Report each line of the rows below that contains the string "True". Case counts.

_Data supplied:_
----------

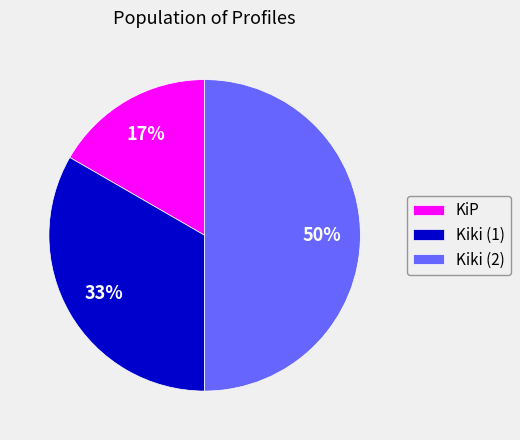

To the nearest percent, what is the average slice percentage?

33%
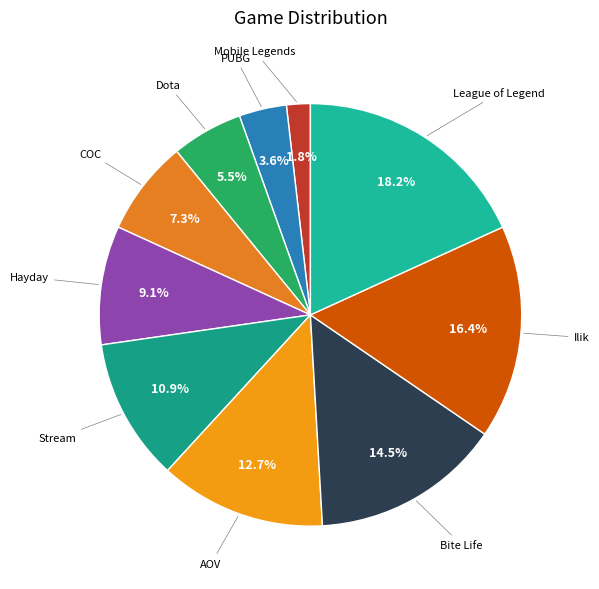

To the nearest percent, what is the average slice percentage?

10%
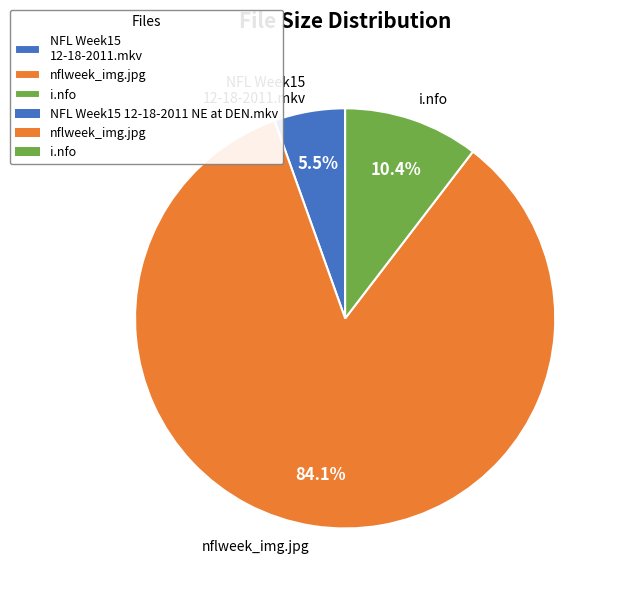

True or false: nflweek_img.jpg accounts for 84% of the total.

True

----------

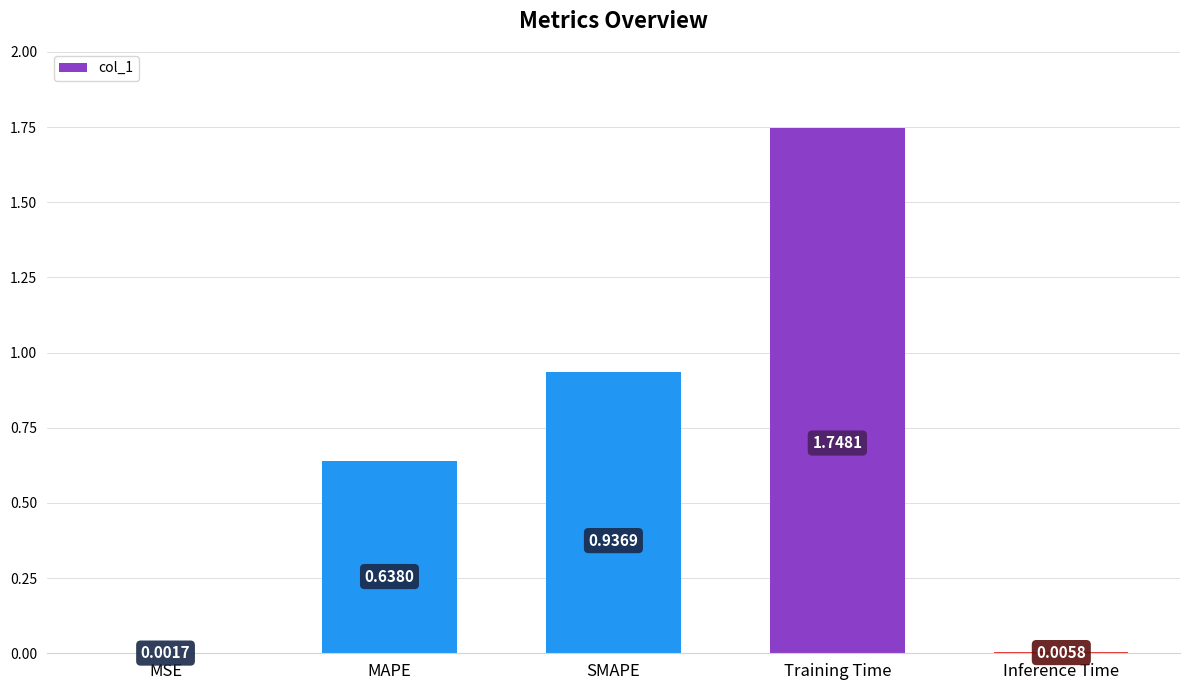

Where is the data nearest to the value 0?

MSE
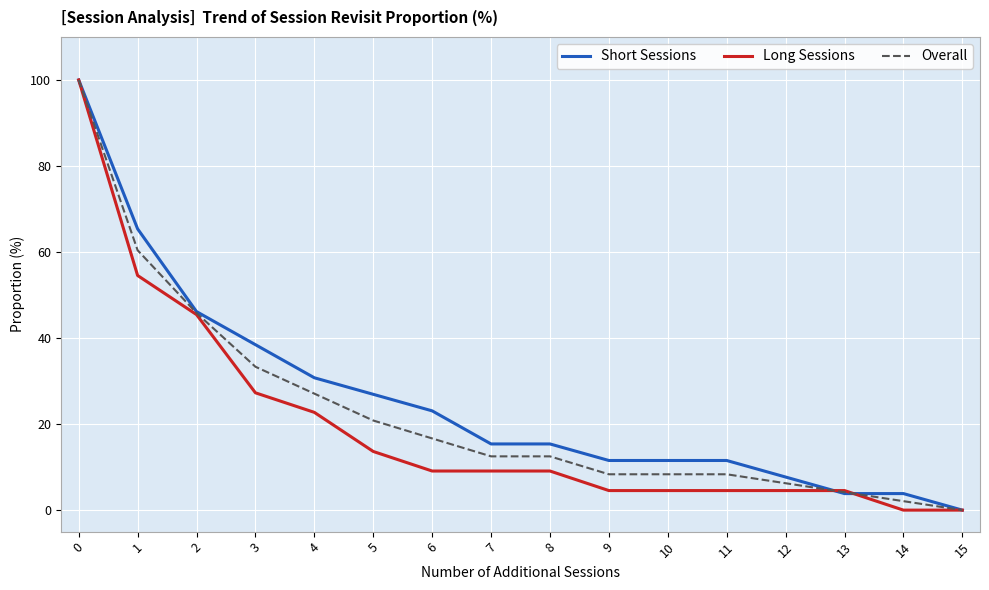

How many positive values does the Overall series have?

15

----------

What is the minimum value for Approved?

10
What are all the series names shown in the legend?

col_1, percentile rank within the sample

----------

_Answer for the task:_
True or false: nflweek_img.jpg accounts for 84% of the total.
True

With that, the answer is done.